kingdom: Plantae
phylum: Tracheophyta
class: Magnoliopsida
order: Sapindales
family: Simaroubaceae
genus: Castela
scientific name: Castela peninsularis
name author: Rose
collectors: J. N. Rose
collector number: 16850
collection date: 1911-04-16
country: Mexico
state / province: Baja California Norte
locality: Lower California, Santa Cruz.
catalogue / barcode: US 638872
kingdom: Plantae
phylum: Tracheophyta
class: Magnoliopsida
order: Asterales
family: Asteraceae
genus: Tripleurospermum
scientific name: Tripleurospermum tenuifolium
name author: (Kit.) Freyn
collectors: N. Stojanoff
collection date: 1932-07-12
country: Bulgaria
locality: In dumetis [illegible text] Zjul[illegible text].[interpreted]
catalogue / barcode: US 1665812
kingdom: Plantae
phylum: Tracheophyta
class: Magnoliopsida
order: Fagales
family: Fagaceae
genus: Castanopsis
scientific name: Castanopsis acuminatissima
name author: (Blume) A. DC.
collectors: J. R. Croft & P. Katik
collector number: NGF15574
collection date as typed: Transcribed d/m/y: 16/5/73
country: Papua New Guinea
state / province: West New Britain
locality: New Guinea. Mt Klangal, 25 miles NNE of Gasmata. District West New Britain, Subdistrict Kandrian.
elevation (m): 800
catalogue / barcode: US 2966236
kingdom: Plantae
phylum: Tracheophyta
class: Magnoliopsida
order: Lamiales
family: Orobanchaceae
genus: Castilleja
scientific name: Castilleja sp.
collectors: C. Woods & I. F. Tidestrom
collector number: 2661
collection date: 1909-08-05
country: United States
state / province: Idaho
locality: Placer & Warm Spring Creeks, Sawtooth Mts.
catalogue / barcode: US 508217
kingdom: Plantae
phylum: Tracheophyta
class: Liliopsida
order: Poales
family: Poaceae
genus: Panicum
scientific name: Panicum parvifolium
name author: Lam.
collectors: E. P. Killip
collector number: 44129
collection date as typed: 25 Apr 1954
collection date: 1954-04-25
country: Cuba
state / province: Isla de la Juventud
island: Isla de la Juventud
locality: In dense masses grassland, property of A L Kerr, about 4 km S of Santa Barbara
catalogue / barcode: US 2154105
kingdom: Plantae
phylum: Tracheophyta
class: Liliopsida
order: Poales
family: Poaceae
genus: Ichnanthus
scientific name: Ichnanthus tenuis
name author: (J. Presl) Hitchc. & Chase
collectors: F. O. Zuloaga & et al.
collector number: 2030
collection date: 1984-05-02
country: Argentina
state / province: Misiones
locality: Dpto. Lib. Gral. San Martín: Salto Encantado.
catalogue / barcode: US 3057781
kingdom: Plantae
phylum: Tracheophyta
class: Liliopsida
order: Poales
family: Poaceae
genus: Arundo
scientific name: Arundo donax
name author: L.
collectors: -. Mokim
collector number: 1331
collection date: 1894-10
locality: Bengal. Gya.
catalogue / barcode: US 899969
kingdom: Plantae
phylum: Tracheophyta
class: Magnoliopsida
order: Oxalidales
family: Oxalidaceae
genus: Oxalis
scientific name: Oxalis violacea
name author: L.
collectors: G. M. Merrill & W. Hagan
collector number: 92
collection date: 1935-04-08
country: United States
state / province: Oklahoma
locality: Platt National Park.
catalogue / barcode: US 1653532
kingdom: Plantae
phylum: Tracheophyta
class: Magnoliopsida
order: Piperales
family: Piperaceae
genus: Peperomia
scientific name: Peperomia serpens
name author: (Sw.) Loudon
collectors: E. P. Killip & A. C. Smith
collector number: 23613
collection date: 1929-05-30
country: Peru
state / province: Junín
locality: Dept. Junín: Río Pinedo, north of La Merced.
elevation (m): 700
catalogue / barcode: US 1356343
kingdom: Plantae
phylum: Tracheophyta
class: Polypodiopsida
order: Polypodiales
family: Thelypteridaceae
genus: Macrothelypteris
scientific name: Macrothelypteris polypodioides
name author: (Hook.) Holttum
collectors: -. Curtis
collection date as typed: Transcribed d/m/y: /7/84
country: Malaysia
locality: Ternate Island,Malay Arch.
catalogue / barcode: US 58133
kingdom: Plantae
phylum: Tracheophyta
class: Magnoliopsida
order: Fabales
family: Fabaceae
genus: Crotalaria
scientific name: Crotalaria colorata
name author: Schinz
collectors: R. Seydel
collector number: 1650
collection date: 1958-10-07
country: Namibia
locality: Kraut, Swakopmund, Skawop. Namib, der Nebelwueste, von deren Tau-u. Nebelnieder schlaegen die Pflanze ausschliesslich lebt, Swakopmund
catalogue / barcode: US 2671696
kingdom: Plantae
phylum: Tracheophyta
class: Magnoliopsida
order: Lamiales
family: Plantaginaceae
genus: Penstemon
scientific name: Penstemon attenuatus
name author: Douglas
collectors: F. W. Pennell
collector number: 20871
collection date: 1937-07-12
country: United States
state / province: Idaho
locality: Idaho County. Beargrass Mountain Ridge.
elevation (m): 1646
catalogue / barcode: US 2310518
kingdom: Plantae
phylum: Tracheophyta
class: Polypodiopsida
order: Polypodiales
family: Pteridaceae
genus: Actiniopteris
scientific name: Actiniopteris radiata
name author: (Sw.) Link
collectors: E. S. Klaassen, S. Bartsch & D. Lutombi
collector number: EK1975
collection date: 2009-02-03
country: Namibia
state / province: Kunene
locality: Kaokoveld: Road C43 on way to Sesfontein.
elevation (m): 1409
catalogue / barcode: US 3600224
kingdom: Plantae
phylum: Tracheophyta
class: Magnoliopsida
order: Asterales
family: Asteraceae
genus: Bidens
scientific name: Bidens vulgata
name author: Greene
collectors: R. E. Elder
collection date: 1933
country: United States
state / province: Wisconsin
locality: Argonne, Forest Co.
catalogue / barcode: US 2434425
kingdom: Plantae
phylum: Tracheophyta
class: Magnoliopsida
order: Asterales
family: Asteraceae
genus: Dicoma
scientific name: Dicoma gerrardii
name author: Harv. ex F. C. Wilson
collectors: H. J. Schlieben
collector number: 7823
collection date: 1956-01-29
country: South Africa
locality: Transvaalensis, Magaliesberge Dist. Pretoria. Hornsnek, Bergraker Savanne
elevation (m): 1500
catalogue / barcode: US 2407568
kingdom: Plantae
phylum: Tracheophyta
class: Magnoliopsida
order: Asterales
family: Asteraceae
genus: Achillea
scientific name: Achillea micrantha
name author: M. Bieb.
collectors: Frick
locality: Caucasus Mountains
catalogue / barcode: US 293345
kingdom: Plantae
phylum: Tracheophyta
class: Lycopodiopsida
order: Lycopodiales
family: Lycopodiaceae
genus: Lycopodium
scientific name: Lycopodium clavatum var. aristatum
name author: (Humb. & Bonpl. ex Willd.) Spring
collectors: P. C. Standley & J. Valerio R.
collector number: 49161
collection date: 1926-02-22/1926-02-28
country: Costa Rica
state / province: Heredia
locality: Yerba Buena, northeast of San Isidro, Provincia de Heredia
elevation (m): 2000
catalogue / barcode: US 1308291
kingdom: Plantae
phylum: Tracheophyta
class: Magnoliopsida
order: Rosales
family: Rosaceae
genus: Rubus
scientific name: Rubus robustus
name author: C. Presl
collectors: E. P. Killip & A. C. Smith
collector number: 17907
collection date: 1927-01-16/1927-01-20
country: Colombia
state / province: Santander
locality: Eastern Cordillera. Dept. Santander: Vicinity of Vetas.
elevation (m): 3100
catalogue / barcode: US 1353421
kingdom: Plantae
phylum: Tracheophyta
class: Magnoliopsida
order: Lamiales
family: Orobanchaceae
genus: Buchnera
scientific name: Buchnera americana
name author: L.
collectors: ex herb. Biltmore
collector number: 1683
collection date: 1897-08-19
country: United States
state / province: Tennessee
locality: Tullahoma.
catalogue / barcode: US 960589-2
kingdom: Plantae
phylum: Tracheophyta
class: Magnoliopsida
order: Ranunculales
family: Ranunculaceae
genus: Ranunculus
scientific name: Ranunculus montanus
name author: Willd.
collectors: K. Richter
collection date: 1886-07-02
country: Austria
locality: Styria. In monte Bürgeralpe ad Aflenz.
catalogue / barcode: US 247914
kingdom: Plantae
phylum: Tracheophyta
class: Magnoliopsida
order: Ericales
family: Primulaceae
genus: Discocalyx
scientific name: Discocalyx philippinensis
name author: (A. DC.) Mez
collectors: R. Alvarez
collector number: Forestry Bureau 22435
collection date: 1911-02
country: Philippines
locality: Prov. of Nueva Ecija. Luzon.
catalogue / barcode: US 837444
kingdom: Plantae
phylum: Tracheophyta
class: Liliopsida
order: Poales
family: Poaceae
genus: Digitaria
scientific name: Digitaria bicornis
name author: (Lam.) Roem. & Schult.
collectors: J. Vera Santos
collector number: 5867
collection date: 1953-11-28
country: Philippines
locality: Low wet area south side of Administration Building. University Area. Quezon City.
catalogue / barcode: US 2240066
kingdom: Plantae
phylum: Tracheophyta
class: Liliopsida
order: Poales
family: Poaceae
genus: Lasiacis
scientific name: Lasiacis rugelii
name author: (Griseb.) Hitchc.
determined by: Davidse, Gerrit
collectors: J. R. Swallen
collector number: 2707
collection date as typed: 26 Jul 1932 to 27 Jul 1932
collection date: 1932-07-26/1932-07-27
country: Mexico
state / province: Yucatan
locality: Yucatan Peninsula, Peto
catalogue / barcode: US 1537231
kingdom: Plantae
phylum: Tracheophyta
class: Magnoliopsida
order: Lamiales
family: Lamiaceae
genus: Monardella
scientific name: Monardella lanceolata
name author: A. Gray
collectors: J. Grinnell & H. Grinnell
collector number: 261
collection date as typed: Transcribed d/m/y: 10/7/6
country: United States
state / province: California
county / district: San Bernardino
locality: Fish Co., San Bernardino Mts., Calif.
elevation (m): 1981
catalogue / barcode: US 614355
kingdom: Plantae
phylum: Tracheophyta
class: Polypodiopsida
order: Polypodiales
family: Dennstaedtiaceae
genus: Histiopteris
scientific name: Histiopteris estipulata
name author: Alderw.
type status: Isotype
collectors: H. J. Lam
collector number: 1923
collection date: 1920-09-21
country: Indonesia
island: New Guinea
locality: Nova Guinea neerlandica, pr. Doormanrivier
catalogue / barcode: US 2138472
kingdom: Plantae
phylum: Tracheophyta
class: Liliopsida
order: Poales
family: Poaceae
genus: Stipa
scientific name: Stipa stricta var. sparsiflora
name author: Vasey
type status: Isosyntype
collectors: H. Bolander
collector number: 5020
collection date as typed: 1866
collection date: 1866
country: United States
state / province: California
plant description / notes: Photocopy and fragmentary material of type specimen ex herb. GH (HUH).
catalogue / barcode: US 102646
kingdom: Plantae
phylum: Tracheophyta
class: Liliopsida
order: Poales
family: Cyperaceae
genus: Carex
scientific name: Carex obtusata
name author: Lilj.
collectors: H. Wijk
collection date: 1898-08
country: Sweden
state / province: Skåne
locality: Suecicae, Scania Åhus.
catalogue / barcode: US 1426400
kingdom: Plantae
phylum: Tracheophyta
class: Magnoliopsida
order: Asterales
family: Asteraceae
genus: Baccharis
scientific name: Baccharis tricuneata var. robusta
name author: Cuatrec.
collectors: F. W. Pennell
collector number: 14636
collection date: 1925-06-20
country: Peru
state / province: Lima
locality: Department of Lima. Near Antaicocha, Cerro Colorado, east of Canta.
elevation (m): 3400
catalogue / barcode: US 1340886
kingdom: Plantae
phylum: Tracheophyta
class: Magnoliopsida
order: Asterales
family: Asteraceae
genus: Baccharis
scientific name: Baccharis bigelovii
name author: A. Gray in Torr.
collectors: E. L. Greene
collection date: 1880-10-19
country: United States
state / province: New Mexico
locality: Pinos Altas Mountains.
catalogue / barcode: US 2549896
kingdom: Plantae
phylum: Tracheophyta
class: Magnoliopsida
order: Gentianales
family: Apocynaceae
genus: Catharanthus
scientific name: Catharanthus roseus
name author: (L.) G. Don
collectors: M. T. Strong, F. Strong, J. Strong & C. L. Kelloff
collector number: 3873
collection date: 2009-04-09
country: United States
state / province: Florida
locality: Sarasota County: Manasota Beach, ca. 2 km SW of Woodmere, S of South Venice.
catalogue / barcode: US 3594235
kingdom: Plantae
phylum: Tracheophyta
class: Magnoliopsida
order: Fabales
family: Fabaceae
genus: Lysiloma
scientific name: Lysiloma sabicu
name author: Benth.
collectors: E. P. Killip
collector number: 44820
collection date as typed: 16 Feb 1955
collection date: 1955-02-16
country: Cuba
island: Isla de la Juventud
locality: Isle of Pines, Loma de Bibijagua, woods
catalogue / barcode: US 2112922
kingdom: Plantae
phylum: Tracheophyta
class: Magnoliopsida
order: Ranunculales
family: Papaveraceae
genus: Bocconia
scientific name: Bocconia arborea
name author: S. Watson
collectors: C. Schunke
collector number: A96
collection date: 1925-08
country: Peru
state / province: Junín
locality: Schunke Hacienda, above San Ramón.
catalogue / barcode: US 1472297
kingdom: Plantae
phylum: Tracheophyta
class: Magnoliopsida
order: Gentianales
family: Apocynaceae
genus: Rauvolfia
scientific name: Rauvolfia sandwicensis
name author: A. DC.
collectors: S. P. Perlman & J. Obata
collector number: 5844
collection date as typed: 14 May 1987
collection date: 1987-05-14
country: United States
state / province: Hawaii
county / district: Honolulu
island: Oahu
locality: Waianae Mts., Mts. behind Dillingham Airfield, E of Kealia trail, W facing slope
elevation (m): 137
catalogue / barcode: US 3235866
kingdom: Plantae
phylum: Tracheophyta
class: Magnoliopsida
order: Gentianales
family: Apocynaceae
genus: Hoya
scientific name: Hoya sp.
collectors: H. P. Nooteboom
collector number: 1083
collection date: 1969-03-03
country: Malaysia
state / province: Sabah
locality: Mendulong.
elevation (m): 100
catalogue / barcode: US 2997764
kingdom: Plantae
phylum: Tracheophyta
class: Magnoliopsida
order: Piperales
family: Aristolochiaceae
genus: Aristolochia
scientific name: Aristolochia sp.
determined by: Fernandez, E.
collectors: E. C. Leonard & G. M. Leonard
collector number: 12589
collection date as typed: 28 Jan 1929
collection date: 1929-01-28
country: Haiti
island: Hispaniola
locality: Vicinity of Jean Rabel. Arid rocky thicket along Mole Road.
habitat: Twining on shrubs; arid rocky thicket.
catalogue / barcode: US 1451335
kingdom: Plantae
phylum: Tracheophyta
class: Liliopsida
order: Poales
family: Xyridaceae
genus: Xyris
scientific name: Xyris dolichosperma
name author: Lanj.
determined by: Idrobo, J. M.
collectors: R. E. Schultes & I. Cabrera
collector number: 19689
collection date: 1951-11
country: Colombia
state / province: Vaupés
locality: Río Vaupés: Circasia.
+===+
▶ [YOUR TASK] Copy the rows from the line with "catalogue / barcode: US 2240066" up to and including the line with "collector number: 2707", changing "determined by" to "identified by" and leaving everything else as it is. Give only those lines.

▶ [FINAL ANSWER]
catalogue / barcode: US 2240066
kingdom: Plantae
phylum: Tracheophyta
class: Liliopsida
order: Poales
family: Poaceae
genus: Lasiacis
scientific name: Lasiacis rugelii
name author: (Griseb.) Hitchc.
identified by: Davidse, Gerrit
collectors: J. R. Swallen
collector number: 2707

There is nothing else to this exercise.